Provide again, from the entries below, every line from the one containing "34 3. The purchaser's" through the one containing "39 However, the", exactly as written, and no other line.
[Available data]
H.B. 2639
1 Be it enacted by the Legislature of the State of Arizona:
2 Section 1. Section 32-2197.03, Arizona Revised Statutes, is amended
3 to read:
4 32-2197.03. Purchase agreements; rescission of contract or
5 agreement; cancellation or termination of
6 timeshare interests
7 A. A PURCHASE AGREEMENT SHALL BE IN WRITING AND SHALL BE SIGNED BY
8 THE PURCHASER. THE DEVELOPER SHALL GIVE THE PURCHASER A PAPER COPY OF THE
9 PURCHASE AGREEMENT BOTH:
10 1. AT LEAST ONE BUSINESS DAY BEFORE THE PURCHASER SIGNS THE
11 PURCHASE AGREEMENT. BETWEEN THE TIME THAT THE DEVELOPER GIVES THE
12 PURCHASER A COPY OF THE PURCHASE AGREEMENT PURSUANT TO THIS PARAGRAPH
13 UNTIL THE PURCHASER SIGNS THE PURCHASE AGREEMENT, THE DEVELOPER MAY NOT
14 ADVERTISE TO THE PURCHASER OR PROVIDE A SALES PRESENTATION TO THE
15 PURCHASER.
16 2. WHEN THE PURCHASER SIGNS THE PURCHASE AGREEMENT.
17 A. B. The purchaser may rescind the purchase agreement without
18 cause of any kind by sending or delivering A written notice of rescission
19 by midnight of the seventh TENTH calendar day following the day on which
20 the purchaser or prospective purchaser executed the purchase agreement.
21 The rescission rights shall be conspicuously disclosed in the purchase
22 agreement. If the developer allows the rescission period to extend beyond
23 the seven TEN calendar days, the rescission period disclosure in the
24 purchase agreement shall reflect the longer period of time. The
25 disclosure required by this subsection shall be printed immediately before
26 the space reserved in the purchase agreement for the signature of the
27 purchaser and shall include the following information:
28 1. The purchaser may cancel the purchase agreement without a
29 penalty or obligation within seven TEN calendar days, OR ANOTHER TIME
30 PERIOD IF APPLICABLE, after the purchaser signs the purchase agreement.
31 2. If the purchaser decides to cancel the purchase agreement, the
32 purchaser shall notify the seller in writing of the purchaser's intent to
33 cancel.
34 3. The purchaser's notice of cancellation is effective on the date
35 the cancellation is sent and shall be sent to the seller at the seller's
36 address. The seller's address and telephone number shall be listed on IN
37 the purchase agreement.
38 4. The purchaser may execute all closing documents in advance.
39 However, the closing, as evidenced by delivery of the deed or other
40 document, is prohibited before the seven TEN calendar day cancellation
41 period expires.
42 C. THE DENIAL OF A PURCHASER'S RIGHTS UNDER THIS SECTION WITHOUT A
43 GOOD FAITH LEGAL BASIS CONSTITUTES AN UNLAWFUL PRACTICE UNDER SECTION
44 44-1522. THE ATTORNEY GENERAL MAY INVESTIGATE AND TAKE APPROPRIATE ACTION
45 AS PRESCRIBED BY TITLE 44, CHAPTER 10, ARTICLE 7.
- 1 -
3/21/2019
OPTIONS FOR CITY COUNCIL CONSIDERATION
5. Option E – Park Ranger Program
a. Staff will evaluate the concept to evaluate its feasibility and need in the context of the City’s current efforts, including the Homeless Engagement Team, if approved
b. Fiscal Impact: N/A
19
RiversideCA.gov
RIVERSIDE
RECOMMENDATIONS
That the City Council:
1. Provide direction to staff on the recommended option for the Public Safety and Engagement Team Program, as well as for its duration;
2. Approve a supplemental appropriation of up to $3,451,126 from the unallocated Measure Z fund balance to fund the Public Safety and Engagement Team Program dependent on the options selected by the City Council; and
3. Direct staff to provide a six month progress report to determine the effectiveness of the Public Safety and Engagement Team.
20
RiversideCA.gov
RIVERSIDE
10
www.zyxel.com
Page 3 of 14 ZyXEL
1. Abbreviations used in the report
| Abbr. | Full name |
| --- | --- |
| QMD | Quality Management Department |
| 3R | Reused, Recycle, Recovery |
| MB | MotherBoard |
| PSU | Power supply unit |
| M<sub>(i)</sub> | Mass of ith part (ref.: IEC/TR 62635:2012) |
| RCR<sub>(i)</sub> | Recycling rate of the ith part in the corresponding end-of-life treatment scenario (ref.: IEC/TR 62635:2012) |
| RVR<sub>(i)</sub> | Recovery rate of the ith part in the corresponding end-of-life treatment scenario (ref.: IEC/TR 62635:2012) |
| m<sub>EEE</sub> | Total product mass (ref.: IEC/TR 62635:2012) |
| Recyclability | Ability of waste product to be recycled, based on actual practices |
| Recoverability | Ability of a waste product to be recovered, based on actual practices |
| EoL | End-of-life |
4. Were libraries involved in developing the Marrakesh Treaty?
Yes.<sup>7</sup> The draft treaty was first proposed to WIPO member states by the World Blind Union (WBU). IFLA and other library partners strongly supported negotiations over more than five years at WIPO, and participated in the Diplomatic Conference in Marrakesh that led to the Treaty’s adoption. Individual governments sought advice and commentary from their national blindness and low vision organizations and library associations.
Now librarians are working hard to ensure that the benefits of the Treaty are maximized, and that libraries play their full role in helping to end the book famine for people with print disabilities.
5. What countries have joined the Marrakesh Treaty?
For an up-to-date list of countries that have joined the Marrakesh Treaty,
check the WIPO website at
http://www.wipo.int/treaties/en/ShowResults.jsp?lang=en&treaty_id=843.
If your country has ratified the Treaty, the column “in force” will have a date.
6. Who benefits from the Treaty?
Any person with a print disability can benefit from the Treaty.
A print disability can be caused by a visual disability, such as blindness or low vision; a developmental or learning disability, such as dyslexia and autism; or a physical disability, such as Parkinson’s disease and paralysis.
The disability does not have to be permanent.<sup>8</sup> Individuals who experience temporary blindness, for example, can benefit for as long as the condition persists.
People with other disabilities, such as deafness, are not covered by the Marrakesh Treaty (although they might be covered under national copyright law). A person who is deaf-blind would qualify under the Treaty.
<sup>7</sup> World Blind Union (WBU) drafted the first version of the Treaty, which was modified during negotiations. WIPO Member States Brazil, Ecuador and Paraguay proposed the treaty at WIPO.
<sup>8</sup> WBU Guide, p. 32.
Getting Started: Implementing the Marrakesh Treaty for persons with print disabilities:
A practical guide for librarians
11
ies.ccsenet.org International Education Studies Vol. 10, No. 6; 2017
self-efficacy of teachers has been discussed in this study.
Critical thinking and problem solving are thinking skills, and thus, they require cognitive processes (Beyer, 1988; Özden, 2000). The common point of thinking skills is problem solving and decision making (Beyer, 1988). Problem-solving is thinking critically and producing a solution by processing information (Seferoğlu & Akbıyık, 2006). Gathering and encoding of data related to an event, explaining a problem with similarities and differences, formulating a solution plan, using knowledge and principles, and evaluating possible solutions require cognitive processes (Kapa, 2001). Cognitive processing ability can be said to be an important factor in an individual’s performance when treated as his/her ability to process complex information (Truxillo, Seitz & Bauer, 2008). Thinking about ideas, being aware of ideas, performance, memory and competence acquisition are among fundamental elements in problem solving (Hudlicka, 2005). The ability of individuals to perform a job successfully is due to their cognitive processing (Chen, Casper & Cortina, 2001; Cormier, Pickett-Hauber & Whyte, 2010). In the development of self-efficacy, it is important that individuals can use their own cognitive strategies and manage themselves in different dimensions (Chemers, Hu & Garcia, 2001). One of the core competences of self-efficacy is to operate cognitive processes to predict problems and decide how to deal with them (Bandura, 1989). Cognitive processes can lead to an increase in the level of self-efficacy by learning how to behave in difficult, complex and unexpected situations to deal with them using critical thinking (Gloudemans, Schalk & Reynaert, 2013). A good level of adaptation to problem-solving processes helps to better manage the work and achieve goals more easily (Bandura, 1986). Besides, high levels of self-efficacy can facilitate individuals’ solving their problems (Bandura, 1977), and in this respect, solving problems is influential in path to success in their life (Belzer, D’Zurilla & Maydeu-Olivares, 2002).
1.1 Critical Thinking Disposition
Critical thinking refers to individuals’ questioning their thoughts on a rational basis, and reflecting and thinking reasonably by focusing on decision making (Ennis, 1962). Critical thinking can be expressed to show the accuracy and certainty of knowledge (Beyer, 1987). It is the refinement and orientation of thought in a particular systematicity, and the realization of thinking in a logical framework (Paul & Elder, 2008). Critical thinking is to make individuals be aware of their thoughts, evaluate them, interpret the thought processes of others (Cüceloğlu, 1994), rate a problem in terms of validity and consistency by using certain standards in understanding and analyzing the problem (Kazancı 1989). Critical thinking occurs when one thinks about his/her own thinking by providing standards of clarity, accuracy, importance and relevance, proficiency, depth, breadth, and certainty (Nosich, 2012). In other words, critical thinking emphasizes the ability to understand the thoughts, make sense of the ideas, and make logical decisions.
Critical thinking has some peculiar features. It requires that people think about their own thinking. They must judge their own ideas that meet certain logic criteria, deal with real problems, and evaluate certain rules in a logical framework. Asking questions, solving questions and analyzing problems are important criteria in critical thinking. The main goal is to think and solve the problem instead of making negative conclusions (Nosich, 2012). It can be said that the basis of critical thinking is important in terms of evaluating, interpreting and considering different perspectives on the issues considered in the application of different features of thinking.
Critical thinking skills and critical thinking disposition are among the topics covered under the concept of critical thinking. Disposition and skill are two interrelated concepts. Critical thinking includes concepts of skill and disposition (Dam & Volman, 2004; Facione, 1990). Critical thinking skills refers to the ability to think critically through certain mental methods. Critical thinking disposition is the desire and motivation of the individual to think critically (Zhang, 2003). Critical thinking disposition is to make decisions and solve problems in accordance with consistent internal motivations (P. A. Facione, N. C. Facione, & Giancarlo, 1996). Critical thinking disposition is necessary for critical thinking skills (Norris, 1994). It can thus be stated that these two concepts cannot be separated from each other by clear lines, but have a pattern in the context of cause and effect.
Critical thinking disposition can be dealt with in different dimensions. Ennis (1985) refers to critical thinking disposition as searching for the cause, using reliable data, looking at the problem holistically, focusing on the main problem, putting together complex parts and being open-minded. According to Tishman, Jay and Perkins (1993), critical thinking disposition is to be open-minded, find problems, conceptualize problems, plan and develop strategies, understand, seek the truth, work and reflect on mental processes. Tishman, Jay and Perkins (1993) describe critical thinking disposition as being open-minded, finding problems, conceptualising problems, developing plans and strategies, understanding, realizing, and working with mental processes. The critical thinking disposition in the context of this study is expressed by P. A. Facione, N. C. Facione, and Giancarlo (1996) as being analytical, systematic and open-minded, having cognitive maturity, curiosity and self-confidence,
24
[/Available data]
* Solution below
34 3. The purchaser's notice of cancellation is effective on the date
35 the cancellation is sent and shall be sent to the seller at the seller's
36 address. The seller's address and telephone number shall be listed on IN
37 the purchase agreement.
38 4. The purchaser may execute all closing documents in advance.
39 However, the closing, as evidenced by delivery of the deed or other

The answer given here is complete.